── Text section
Professional ratings
Review scores
| Source | Rating |
| AllMusic | Star Half star |
| Q | Star |
| RapReviews | 8/10 |
| The New Rolling Stone Album Guide | Star |
| Tom Hull – on the Web | B+ () |

==Commercial performance==
Upon its release, 2Pacalypse Now debuted at number 197 on the Billboard 200, number 77 on the Top R&B/Hip-Hop Albums and number 31 on the Heatseekers Albums charts in the United States. The album peaked at No. 64, No. 13 and No. 3 on the respective charts in the first third of 1992. The Recording Industry Association of America certified the album gold on April 19, 1995 for passing the sales mark of half a million copies.

After 2Pac's death in 1996, the album made it to the US Catalog Albums, peaking at number 3. It also made its charting debut on the UK Hip Hop and R&B Albums Chart, reaching number 35.
────
• About this exercise:
Carry on the passage about the chart performance of 2Pacalypse Now from its last sentence.
── Excerpted records
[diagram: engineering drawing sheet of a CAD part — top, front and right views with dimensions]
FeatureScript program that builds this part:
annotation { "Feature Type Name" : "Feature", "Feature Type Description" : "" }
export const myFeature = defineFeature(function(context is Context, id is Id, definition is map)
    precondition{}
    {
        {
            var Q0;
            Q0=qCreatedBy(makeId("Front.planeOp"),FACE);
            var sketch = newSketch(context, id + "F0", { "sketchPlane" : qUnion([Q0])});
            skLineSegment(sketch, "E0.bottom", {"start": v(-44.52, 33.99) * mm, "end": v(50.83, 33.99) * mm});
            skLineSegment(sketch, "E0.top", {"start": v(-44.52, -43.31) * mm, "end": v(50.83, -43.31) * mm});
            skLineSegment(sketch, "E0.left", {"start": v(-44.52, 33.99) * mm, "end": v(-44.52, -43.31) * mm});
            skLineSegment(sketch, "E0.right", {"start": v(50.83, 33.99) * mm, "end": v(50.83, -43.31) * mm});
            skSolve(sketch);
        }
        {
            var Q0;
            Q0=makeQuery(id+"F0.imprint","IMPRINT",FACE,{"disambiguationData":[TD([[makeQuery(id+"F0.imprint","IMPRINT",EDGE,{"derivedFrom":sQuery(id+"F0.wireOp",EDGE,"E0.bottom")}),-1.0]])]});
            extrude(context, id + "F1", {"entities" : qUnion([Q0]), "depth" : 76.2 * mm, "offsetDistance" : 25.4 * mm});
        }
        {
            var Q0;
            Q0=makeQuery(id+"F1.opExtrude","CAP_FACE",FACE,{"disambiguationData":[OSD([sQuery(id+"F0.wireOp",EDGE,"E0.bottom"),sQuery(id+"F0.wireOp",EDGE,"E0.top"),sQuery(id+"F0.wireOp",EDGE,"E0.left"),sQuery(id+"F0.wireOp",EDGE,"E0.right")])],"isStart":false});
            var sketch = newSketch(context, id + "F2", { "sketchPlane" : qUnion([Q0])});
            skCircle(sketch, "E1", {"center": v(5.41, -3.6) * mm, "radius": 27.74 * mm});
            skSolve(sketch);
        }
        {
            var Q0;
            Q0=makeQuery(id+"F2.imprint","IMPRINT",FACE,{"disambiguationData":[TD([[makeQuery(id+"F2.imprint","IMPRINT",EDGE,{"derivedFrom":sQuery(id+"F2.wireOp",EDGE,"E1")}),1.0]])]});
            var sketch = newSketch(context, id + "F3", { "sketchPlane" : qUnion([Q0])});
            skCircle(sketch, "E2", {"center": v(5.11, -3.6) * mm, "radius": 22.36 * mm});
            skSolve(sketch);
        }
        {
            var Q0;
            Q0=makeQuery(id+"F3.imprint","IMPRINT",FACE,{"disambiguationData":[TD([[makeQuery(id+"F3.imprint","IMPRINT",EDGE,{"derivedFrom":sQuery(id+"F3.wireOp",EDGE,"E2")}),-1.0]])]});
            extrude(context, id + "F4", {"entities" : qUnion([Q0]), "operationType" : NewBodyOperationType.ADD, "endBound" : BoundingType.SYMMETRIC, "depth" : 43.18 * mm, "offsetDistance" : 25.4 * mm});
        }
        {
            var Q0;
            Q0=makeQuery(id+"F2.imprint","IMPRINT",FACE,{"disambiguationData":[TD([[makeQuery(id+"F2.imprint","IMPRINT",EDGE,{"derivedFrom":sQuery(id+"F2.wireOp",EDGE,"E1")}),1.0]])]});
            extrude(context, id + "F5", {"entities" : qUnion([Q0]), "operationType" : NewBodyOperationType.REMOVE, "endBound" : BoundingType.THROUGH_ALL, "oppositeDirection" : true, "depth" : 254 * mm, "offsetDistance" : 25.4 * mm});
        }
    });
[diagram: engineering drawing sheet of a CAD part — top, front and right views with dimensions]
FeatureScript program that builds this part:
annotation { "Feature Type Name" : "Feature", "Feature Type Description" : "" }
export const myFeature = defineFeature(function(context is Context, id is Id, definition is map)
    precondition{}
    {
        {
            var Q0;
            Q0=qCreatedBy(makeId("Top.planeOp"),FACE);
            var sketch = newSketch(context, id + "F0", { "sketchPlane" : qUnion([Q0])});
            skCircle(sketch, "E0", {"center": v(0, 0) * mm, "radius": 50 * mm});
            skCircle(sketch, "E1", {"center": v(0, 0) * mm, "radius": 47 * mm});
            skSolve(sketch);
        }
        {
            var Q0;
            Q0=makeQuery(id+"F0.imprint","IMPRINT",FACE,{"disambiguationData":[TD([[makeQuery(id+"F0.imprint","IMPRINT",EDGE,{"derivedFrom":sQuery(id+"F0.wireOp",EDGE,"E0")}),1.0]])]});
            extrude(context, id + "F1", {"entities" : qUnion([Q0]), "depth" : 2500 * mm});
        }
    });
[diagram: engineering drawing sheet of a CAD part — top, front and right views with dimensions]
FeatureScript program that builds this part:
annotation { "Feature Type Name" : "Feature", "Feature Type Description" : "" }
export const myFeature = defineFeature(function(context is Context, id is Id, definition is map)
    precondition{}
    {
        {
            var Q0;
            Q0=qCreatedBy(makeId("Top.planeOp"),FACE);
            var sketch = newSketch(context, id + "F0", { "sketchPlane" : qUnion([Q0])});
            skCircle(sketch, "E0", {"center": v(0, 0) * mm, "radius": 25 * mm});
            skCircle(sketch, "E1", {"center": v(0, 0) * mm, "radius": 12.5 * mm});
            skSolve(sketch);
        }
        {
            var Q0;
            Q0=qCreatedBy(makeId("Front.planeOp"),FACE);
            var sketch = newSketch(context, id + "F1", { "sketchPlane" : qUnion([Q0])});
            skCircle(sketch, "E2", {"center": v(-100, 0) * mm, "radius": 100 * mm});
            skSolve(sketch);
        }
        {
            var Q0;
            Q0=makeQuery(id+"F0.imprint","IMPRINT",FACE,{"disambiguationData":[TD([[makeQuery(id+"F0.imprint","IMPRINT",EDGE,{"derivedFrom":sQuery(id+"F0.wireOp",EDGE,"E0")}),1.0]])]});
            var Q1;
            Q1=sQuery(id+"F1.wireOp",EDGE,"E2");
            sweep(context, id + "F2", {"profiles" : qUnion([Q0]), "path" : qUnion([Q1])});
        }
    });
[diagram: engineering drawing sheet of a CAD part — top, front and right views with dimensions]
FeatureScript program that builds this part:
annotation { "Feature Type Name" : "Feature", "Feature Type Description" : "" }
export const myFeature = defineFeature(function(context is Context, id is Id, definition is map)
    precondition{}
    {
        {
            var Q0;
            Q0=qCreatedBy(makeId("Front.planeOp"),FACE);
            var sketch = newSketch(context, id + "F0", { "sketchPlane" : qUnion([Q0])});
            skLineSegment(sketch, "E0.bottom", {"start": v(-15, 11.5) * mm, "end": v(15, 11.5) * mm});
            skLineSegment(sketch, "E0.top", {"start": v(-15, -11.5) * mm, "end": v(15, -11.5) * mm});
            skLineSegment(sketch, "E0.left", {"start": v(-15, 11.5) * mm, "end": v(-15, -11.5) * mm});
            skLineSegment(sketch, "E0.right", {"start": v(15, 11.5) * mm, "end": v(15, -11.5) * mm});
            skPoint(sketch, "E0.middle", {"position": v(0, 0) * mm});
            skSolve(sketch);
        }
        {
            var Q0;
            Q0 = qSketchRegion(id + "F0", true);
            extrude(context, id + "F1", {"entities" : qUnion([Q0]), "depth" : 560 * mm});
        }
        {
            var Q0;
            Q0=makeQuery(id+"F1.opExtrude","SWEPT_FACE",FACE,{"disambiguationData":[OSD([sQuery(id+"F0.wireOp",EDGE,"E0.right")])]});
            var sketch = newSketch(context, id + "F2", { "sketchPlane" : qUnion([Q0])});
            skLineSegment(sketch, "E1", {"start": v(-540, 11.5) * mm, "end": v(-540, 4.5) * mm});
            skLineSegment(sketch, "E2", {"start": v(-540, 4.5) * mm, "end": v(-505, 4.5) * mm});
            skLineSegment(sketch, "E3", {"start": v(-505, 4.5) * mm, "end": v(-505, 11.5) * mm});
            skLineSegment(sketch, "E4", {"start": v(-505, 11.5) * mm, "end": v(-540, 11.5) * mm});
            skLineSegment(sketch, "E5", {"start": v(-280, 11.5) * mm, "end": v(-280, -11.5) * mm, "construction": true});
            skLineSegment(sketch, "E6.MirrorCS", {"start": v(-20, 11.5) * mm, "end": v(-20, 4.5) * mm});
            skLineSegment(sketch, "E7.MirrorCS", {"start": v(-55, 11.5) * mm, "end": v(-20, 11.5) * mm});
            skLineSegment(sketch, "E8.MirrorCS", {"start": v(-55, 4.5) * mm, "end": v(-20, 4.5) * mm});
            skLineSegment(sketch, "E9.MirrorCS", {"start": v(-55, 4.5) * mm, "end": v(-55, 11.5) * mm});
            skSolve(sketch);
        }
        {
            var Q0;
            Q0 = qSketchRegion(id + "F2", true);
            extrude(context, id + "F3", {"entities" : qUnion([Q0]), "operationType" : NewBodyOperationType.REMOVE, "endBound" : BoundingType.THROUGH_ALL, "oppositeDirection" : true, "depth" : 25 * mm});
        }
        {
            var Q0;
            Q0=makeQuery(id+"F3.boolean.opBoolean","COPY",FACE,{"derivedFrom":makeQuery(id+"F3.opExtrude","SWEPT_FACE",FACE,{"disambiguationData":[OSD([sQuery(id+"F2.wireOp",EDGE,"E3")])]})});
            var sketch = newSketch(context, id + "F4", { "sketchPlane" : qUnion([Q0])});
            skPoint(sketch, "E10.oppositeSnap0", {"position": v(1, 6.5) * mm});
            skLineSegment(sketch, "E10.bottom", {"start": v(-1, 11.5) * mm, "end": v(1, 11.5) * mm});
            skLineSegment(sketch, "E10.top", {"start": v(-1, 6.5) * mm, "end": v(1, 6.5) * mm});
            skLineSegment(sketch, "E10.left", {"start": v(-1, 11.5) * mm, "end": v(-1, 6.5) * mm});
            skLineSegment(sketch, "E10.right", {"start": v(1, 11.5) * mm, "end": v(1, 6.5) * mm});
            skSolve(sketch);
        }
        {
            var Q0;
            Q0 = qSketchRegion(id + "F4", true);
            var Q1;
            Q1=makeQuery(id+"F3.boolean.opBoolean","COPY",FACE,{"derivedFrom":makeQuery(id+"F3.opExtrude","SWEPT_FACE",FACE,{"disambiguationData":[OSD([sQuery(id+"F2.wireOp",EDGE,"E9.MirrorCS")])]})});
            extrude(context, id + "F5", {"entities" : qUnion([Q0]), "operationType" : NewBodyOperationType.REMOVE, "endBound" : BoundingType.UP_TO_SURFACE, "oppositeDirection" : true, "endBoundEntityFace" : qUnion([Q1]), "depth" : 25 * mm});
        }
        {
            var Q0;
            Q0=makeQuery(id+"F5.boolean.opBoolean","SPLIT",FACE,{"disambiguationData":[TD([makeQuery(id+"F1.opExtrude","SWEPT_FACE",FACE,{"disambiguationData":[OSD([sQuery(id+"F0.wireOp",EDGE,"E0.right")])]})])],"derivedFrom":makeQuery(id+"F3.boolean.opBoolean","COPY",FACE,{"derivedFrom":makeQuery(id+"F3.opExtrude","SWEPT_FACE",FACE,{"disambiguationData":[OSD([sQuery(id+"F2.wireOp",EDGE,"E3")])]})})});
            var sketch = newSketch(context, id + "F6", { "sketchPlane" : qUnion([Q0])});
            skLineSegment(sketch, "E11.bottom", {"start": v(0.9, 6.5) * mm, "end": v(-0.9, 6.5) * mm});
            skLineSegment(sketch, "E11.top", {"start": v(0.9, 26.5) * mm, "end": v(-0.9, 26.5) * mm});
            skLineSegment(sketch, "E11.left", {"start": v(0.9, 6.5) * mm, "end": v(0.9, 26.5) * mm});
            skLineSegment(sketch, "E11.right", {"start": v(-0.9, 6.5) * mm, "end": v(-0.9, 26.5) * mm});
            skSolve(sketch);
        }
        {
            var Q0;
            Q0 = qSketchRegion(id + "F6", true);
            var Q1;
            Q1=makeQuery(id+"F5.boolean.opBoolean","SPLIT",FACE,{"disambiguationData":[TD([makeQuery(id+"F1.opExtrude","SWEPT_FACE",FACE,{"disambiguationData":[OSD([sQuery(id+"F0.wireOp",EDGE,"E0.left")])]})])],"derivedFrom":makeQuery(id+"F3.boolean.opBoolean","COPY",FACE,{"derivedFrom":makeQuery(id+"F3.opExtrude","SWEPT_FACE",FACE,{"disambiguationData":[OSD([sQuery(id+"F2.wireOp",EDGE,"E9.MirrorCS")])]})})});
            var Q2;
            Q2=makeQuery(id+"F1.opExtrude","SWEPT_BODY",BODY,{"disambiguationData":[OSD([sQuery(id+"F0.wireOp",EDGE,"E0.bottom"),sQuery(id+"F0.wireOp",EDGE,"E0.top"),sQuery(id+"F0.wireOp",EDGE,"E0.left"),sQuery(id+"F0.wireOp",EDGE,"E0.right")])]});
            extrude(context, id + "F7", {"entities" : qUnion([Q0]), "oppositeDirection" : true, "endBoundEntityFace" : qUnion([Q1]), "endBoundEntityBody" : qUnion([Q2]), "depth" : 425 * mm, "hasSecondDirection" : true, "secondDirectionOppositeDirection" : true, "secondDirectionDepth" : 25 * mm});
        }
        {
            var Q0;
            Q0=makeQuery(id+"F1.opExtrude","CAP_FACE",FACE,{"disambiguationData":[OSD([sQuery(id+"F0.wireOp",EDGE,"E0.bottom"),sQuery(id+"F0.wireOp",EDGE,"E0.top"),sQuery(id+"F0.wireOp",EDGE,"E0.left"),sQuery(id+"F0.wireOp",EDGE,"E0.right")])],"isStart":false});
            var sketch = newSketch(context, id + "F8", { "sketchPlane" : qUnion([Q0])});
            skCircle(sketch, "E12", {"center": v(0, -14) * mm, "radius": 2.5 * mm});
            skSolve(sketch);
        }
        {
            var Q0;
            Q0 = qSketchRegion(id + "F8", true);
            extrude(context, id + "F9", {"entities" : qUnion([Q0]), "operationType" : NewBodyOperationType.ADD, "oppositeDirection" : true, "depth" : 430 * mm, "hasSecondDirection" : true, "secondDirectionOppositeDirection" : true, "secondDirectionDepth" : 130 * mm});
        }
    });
────
• Answer below:
==Track listing==

| No. | Title | Writer(s) | Producer(s) | Length |
|---|---|---|---|---|
| 1. | "Young Black Male" | Tupac Shakur; Deon Evans; George Clinton Jr.; Sylvester Allen; Harold Brown; Morris Dickerson; Lonnie Jordan; Charles Miller; Lee Oskar; Howard E. Scott; | Big D the Impossible | 2:35 |
| 2. | "Trapped" | Shakur; Ramone Gooden; Raymond Tyson; | Pee-Wee | 4:44 |
| 3. | "Soulja's Story" | Shakur; Evans; Isaac Hayes; | Big D the Impossible | 5:05 |
| 4. | "I Don't Give a Fuck" (featuring Pogo) | Shakur; Gooden; | Pee-Wee | 4:20 |
| 5. | "Violent" | Shakur; Ronald Brooks; David Elliott; Maceo Parker; | Raw Fusion | 6:25 |
| 6. | "Words of Wisdom" | Shakur; Gregory Jacobs; Herbie Hancock; | Shock G | 4:54 |
| 7. | "Something Wicked" | Shakur; Jeremy Jackson; | J-Z | 2:28 |
| 8. | "Crooked Ass Nigga" (featuring Stretch) | Shakur; Randy Walker; | Live Squad | 4:17 |
| 9. | "If My Homie Calls" | Shakur; Evans; Arlester Christian; Hancock; | Big D the Impossible | 4:18 |
| 10. | "Brenda's Got a Baby" | Shakur; Evans; | Big D the Impossible | 3:53 |
| 11. | "Tha' Lunatic" (featuring Stretch) | Shakur; Jacobs; Clinton Jr.; Ron Banks; | Shock G | 3:29 |
| 12. | "Rebel of the Underground" | Shakur; Evans; | Shock G | 3:17 |
| 13. | "Part Time Mutha" (featuring Angelique) | Shakur; Evans; Stevie Wonder; | Big D the Impossible | 5:13 |
| Total length: |  |  |  | 55:07 |

==Personnel==

- Tupac "2Pac" Shakur – lyrics, vocals, co-producer
- Gregory "Shock G" Jacobs – background vocals (tracks: 2, 12), keyboards (track 8), producer
- Playa-Playa – outro vocals (track 2)
- Dank – outro vocals (track 2)
- Wiz – outro vocals (track 2)
- Mickey Cooley – telephone voice (track 4)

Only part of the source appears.